Une étoile sur le Walk of Fame

C’est aussi à cette période qu’Aznavour, alors quadragénaire, rencontre une Liza Minelli adolescente. « Il m’a vraiment tout appris sur le chant – comment chaque chanson est un film en soi », a-t-elle confié en 2013, selon des propos rapportés ce lundi par le New York Times.

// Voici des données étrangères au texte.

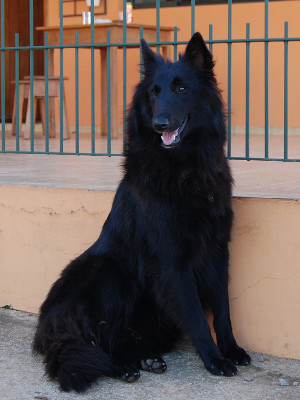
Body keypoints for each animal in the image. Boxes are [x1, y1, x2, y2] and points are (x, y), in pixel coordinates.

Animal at [32, 32, 251, 392]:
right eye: (154, 92)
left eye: (181, 88)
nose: (159, 123)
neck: (186, 168)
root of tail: (50, 321)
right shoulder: (173, 263)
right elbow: (196, 316)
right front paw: (215, 359)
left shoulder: (218, 252)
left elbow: (222, 310)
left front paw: (231, 349)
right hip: (111, 273)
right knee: (100, 342)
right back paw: (123, 367)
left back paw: (144, 359)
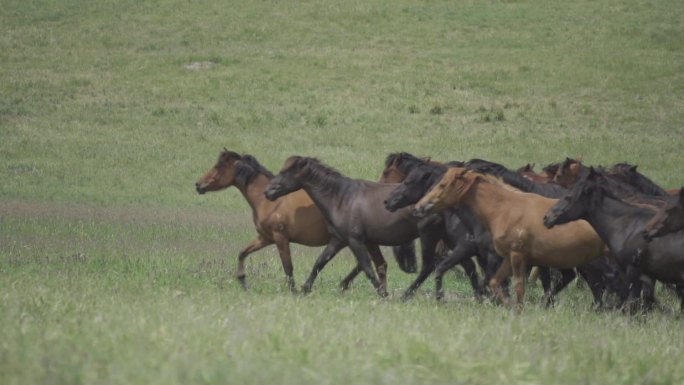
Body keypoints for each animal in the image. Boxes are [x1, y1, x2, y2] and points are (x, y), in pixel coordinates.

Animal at [262, 155, 444, 296]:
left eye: (285, 172)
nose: (267, 192)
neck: (341, 198)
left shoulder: (355, 241)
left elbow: (367, 267)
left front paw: (382, 293)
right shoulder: (340, 240)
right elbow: (320, 262)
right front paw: (305, 289)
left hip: (430, 237)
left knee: (431, 266)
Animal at [414, 166, 608, 308]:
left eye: (442, 185)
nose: (420, 207)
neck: (504, 210)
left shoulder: (510, 256)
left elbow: (512, 285)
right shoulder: (502, 257)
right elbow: (493, 281)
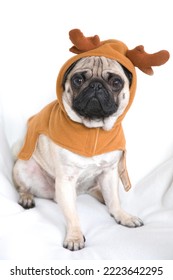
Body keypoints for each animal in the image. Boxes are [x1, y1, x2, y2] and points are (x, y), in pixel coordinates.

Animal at [12, 57, 143, 252]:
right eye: (78, 80)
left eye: (116, 82)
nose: (96, 85)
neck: (93, 129)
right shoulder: (66, 181)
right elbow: (72, 215)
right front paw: (74, 237)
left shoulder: (109, 172)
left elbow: (114, 200)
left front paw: (122, 216)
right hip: (24, 167)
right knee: (23, 187)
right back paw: (26, 198)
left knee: (99, 192)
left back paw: (102, 197)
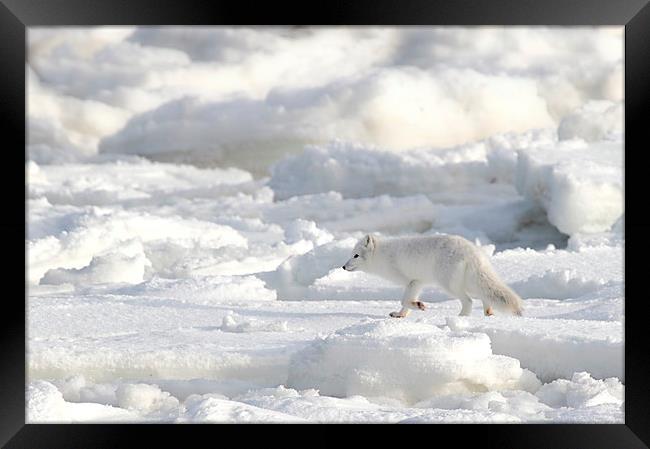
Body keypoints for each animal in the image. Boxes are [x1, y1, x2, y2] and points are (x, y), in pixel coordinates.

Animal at [342, 233, 524, 316]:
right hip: (469, 282)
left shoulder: (414, 281)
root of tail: (472, 252)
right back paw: (488, 312)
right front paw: (400, 315)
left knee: (469, 301)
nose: (343, 266)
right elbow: (405, 302)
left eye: (356, 256)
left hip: (449, 285)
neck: (382, 256)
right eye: (351, 255)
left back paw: (460, 318)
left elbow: (405, 300)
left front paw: (419, 306)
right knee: (484, 296)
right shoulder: (417, 283)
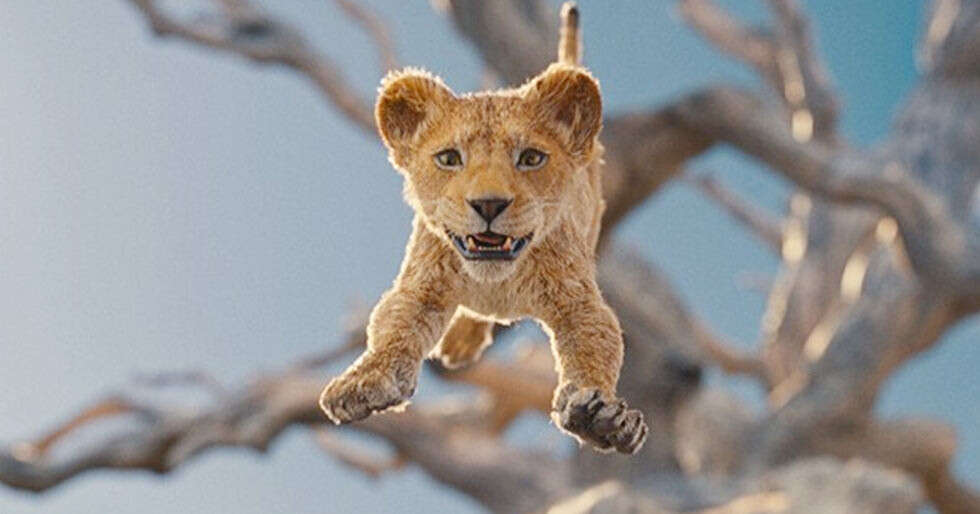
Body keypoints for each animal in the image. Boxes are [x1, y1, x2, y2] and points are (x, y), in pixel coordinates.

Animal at [319, 3, 648, 454]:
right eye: (448, 158)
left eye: (531, 158)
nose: (489, 204)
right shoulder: (420, 286)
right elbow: (392, 328)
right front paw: (363, 381)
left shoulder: (578, 301)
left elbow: (596, 347)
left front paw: (602, 418)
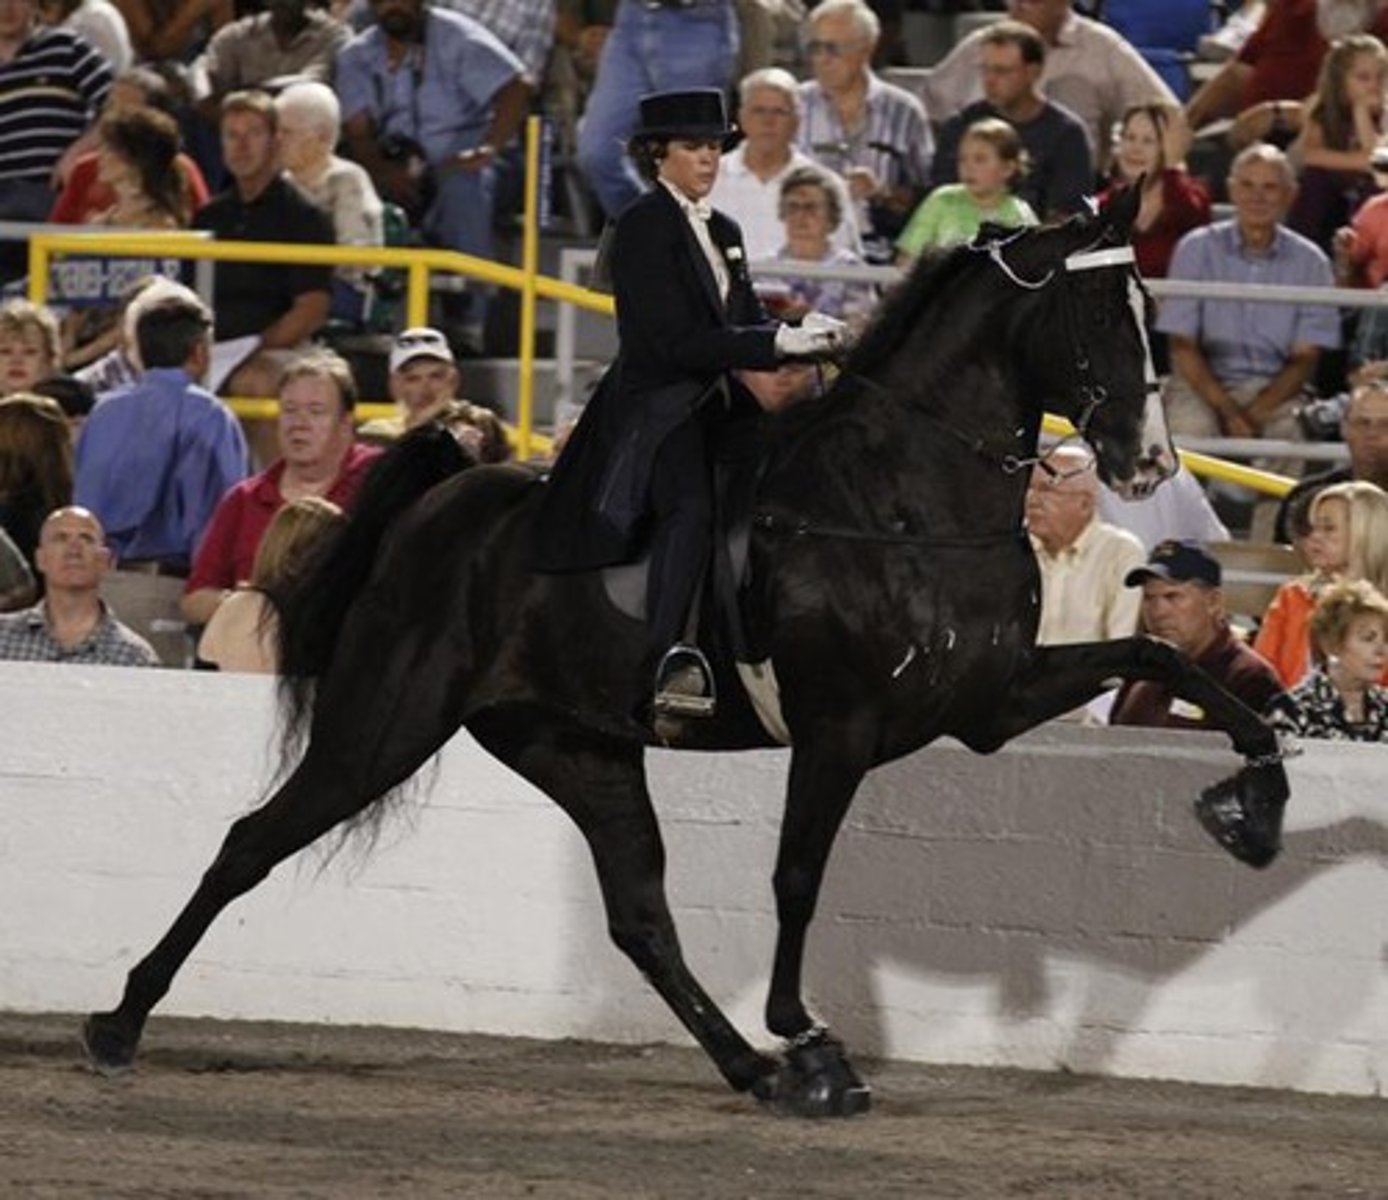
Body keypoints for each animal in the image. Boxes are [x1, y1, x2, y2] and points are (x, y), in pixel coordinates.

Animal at [82, 188, 1291, 1117]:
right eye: (1094, 309)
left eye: (1148, 310)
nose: (1146, 464)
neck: (903, 498)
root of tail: (447, 496)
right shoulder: (839, 724)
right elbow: (797, 876)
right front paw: (809, 1034)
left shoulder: (984, 703)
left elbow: (1168, 660)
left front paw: (1253, 809)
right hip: (384, 721)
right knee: (252, 841)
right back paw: (116, 1022)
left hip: (576, 747)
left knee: (640, 919)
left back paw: (749, 1071)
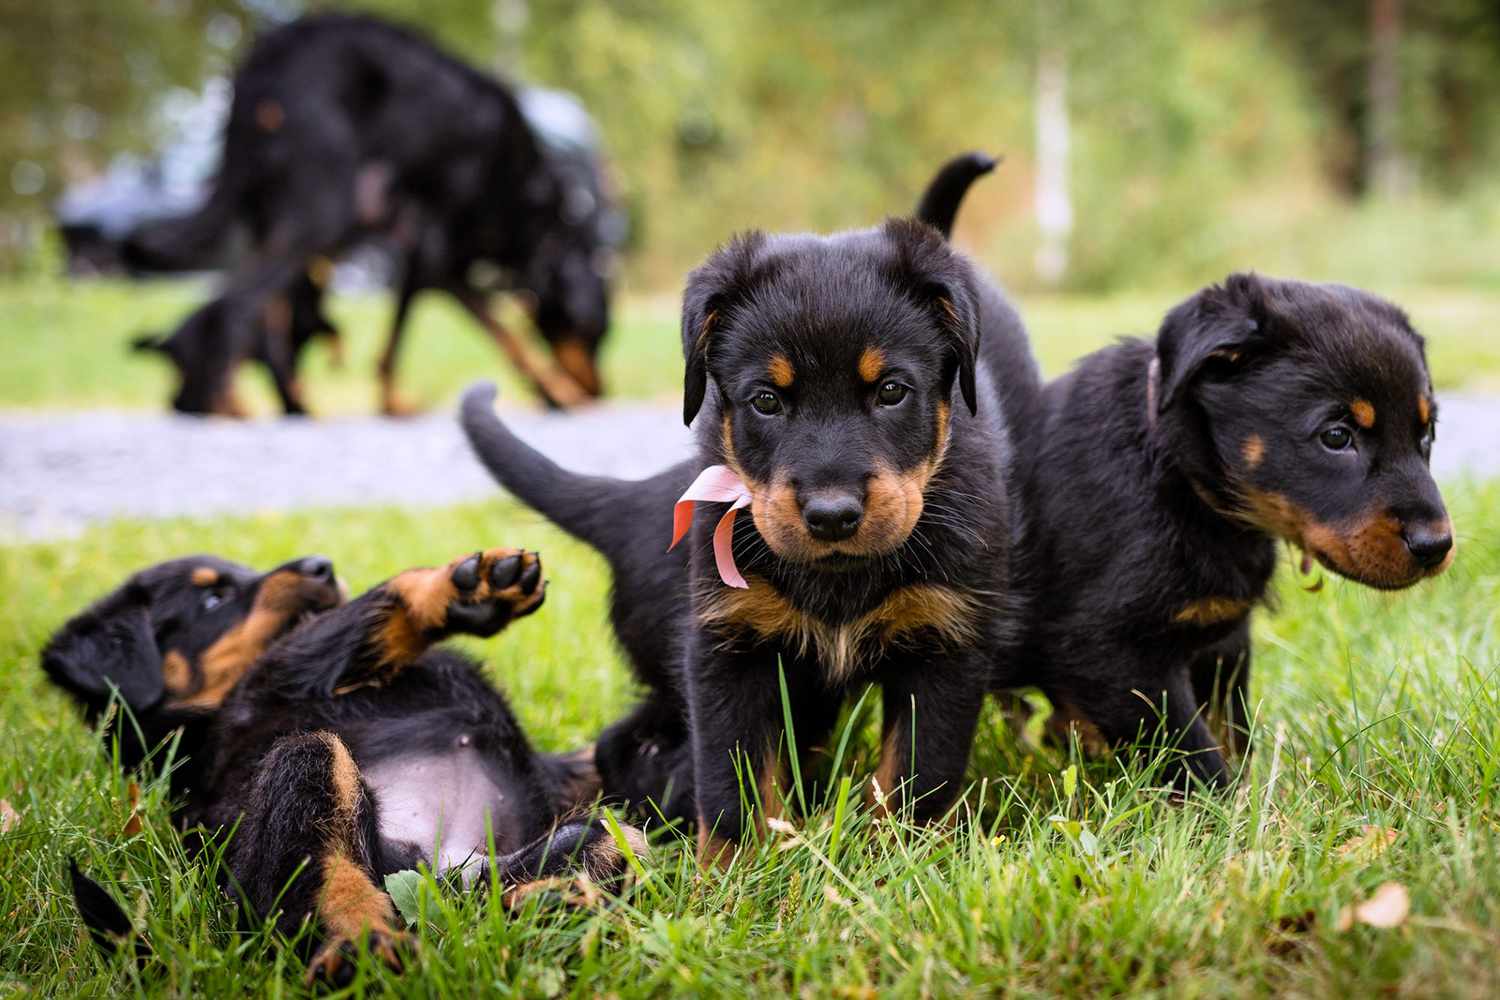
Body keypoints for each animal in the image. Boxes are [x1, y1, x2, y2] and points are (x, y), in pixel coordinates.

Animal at [43, 551, 642, 983]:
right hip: (307, 763)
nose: (320, 565)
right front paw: (466, 588)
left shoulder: (552, 771)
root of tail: (429, 870)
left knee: (563, 855)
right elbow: (358, 619)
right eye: (214, 598)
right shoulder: (276, 681)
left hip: (571, 844)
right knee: (312, 887)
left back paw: (551, 900)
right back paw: (360, 950)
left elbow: (594, 758)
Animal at [127, 12, 621, 410]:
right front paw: (556, 395)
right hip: (322, 213)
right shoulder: (430, 254)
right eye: (593, 331)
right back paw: (225, 406)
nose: (600, 392)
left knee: (257, 318)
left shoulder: (436, 263)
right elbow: (485, 334)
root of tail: (263, 61)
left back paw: (281, 407)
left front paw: (552, 393)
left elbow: (497, 335)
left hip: (277, 219)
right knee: (234, 311)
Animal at [459, 152, 1044, 863]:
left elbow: (914, 775)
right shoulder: (728, 642)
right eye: (766, 400)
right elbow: (732, 775)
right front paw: (732, 872)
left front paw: (899, 857)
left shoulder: (944, 641)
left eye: (892, 391)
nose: (831, 514)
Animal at [1002, 274, 1458, 791]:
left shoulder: (1222, 640)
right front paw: (1230, 808)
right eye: (1336, 437)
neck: (1183, 481)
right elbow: (1194, 757)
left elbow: (1230, 732)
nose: (1436, 545)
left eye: (1427, 433)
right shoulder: (1112, 653)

Les deux artistes se sont d’ailleurs retrouvés sur scène en duo au fil des décennies et aux Etats-Unis.

1998, 2006, 2009… Charles Aznavour s’est depuis produit à plusieurs reprises sur le sol américain où il a notamment interprété She, son standard anglophone qui a atteint la première place des charts britanniques en 1974. En 1999, un sondage organisé en partenariat par CNN et Time Magazine l’a sacré « plus grand artiste de variété du XXe siècle ». Et en août 2017, consécration ultime au pays du star-system, il a eu droit à son étoile sur le célèbre Walk of Fame de Hollywood Boulevard.

Hommage à un artiste sans frontières

« Je peux dire que je suis aussi un peu californien [parce que j’ai] une fille ici et mes petits-enfants [en 1967, il avait épousé Ulla Thorsell à Las Vegas dans l'Etat voisin du Nevada]», se réjouissait-il alors devant une foule de 200 fans et invités. Il avait aussi déclaré : « Je suis Français et Arménien, les deux sont inséparables comme le lait et le café, c’est fantastique d’avoir deux cultures. »

Ce lundi, le New York Times a de nouveau salué l'aura de Charles Aznavour en le qualifiant, dans le titre de sa nécrologie, de « Master of The chanson ». Soit de « Maître de la chanson française ».